Inverted Index

The inverted index maps terms to document IDs for full-text search. It uses an LSM architecture with posting compression and Block-Max WAND scoring.

Creating a Search Index

CREATE SEARCH INDEX ON articles FIELDS title, body ANALYZER 'english' FUZZY true;

Architecture

Memtable — Writes accumulate in-memory (HashMap<String, Vec<CompactPosting>>). When the memtable exceeds the threshold (32M posting entries or 100K unique terms), it flushes to an immutable segment.

Segments — Compressed on-disk segments with delta-encoded, bitpacked posting lists. Level-based compaction (8 levels, 8 segments per level).

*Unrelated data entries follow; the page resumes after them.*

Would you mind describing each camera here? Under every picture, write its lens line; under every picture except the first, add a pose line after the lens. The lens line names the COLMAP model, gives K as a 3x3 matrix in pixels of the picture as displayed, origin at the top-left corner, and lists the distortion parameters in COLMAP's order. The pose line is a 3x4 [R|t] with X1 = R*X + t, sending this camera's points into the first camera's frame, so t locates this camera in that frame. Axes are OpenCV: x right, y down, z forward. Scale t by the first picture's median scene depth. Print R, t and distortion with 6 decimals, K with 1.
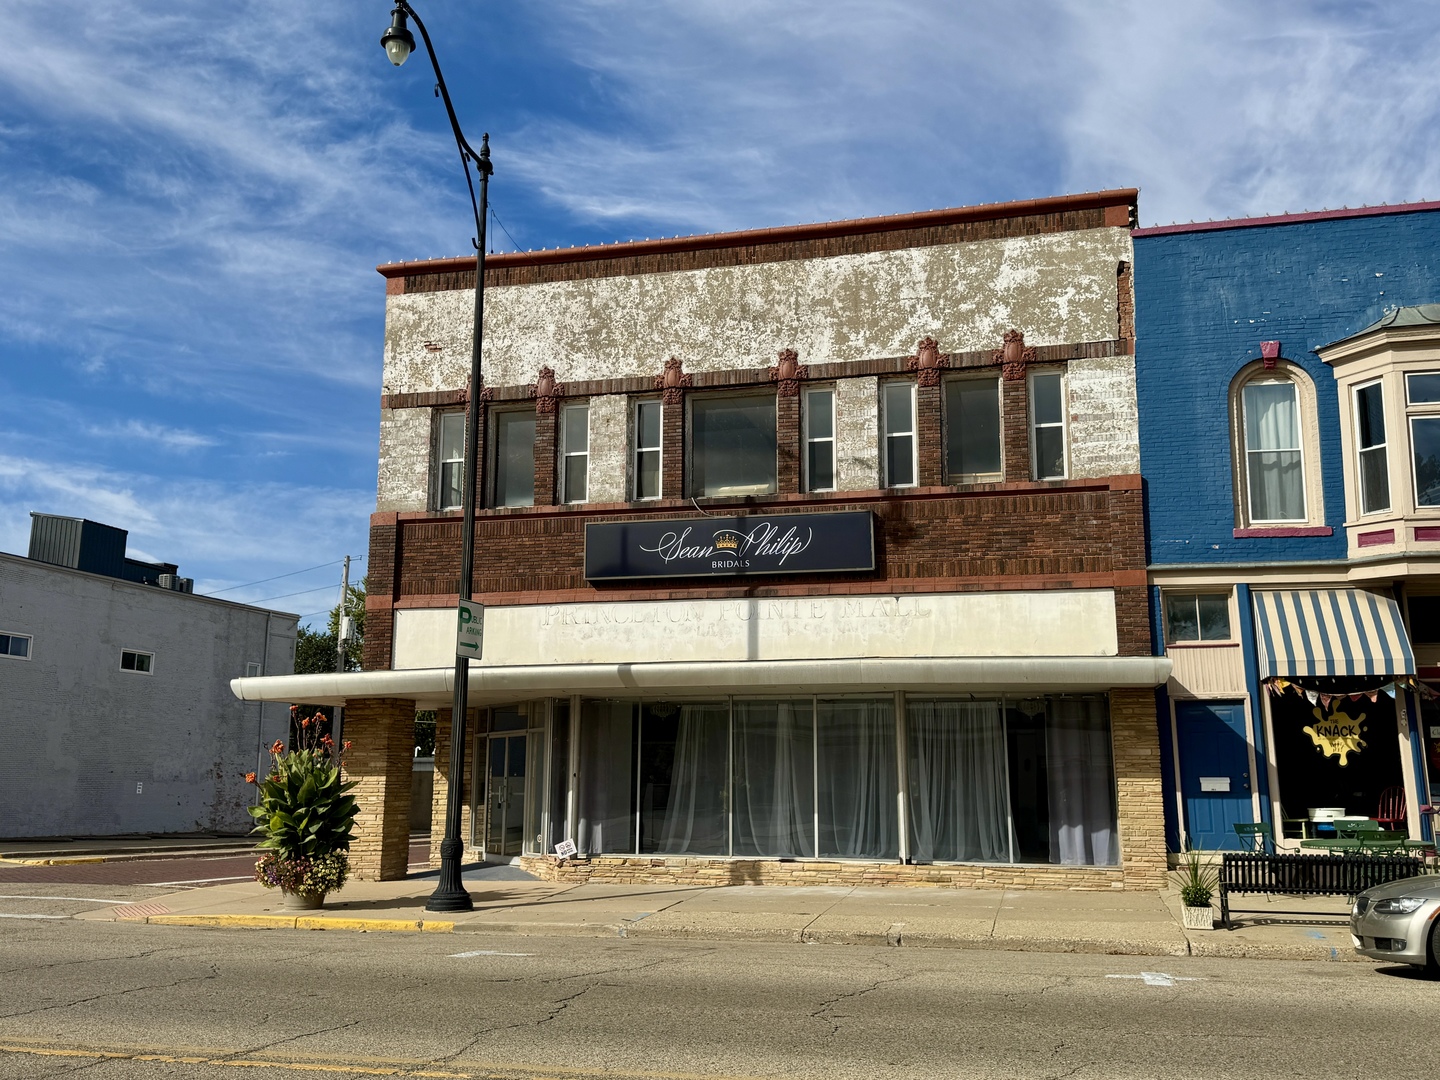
lens RADIAL K [[1316.4, 0, 722.5], [0, 1316.4, 548.1], [0, 0, 1]] dist [0.115469, 0.000000]
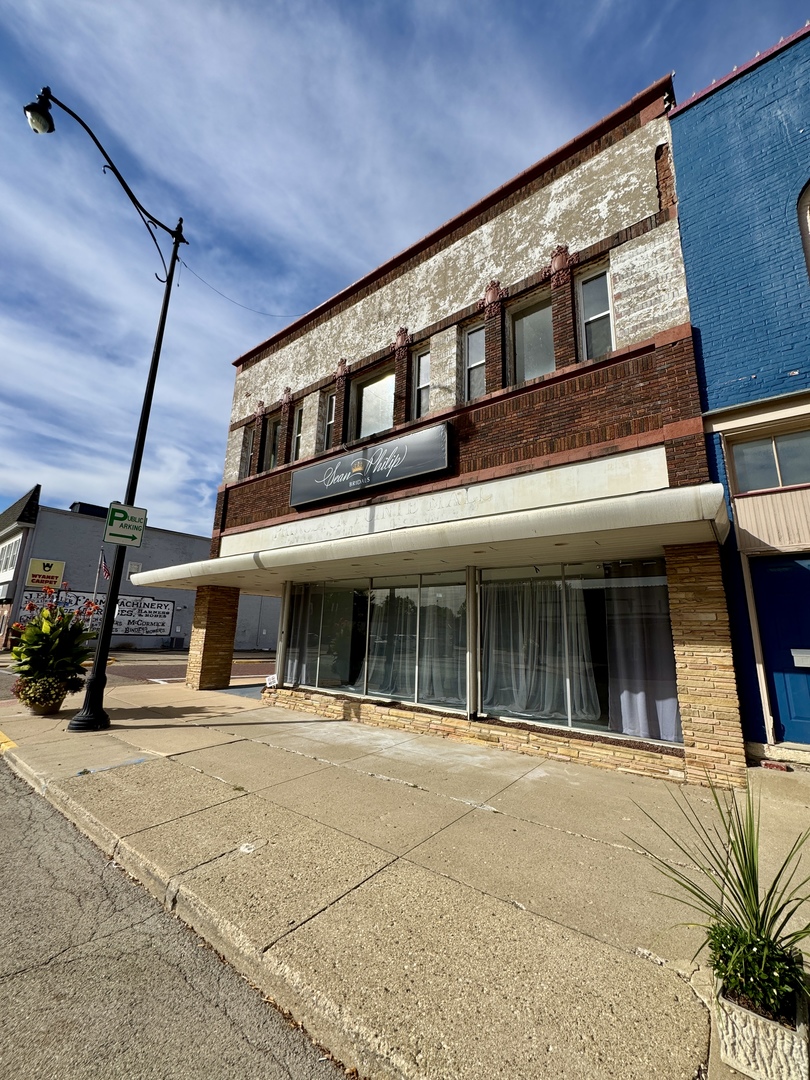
lens RADIAL K [[430.2, 0, 408.8], [0, 430.2, 543.9], [0, 0, 1]] dist [-0.003563, 0.000511]
pose [[0.915611, -0.058359, -0.397806, 0.229799], [0.043882, 0.998004, -0.045409, 0.099982], [0.399662, 0.024120, 0.916345, 0.609768]]
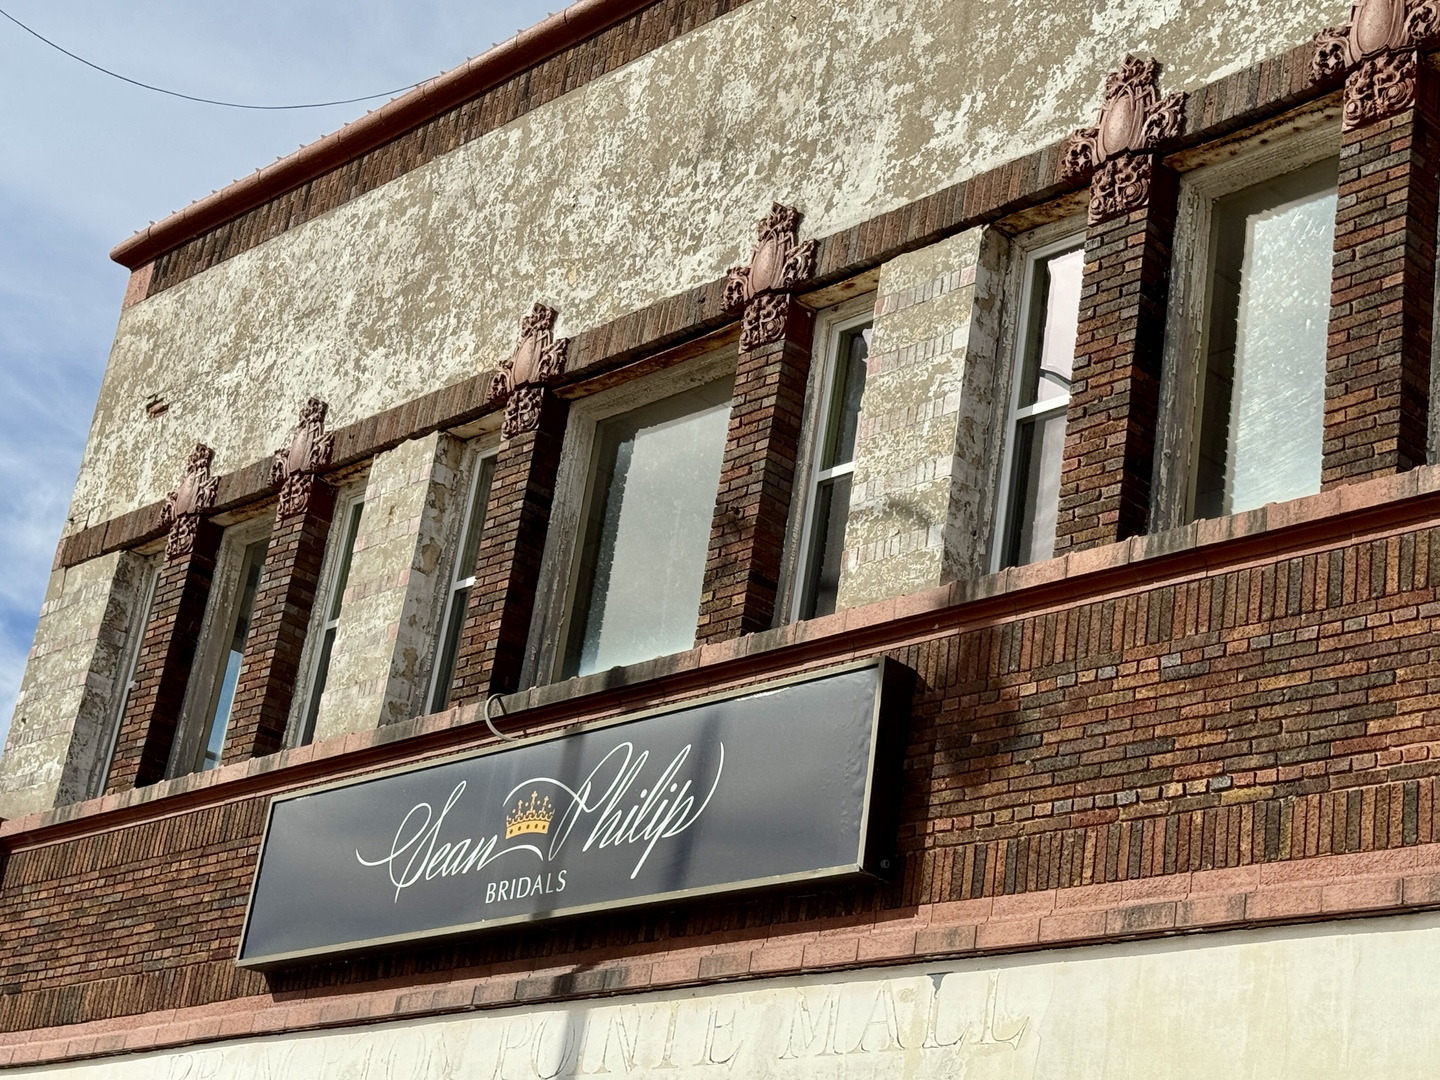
lens RADIAL K [[2610.1, 0, 717.1], [0, 2610.1, 551.0], [0, 0, 1]] dist [0.138921, 0.000000]
pose [[0.830152, -0.103364, -0.547873, 0.377772], [-0.043534, 0.967647, -0.248524, 0.084474], [0.555836, 0.230163, 0.798794, 0.531313]]
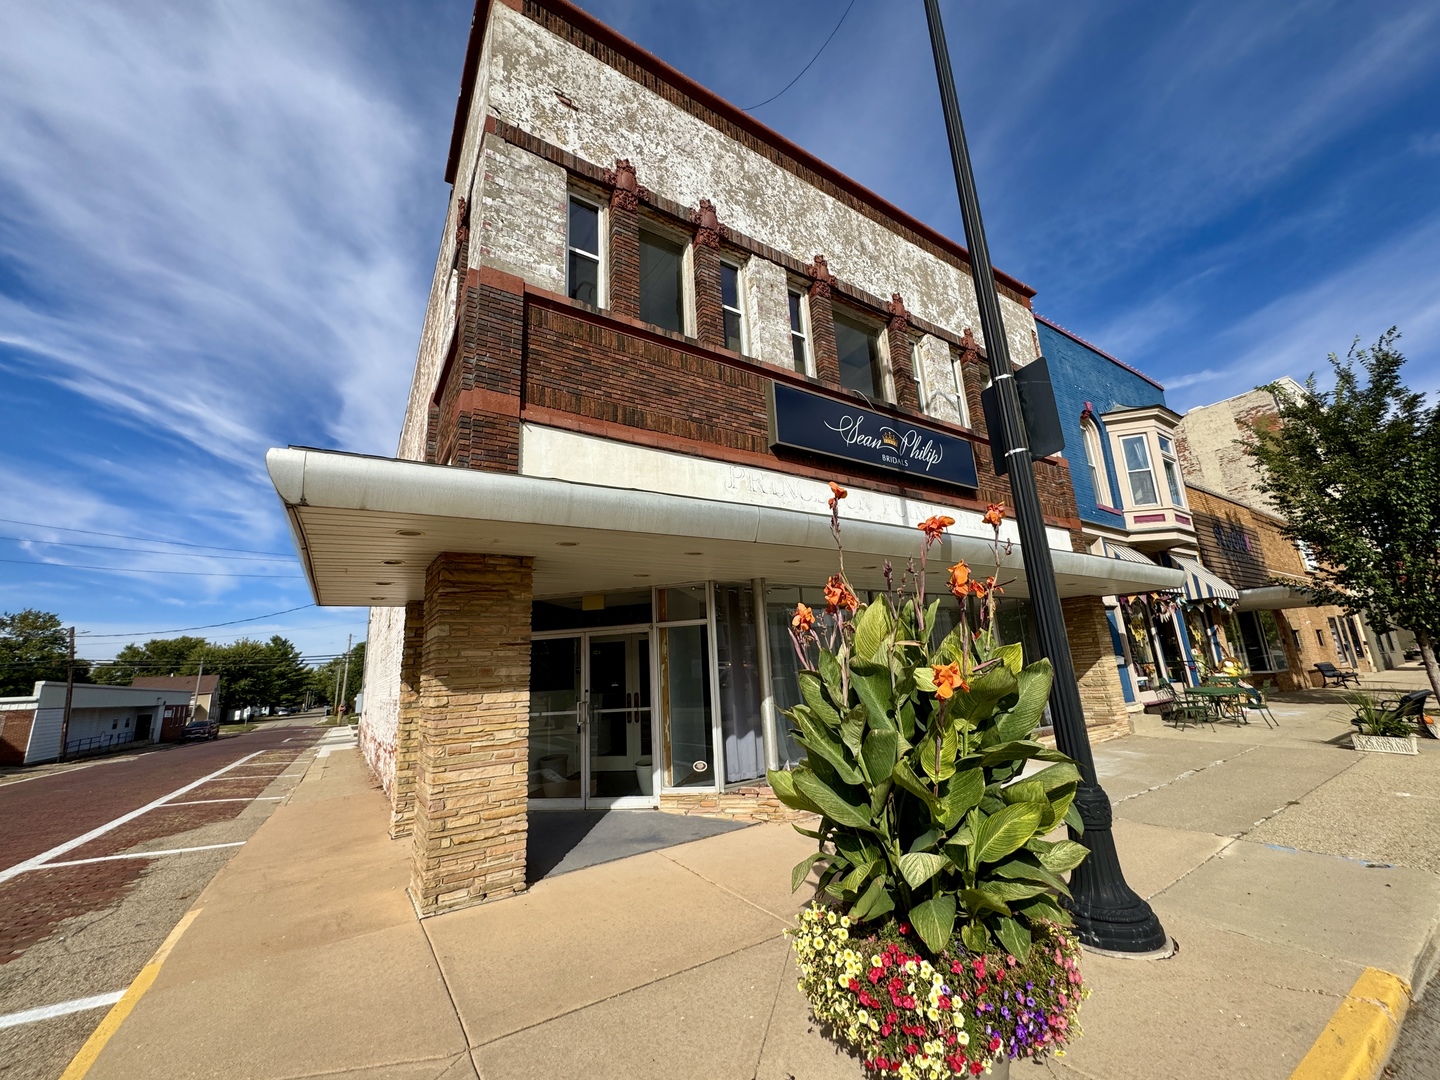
lens RADIAL K [[573.6, 0, 723.3], [0, 573.6, 543.0], [0, 0, 1]] dist [-0.003563, 0.000511]
pose [[0.668285, 0.132589, 0.731994, -0.398780], [-0.073172, 0.990933, -0.112688, 0.135122], [-0.740298, 0.021746, 0.671927, 0.803722]]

Query merge — Searches merge the active memtable with all persisted segments.

Posting Compression

Delta encoding for sorted doc IDs
Variable-width bitpacking (3-byte header: [count: u16][bit_width: u8])
SIMD-accelerated unpack (SSE2 on x86_64, NEON on AArch64)
SmallFloat fieldnorms (1 byte per document, 4x space reduction)

Block-Max WAND

Posting lists are split into 128-document blocks with precomputed block_max_tf and block_min_fieldnorm. During scoring, blocks that can't beat the current top-k threshold are skipped entirely.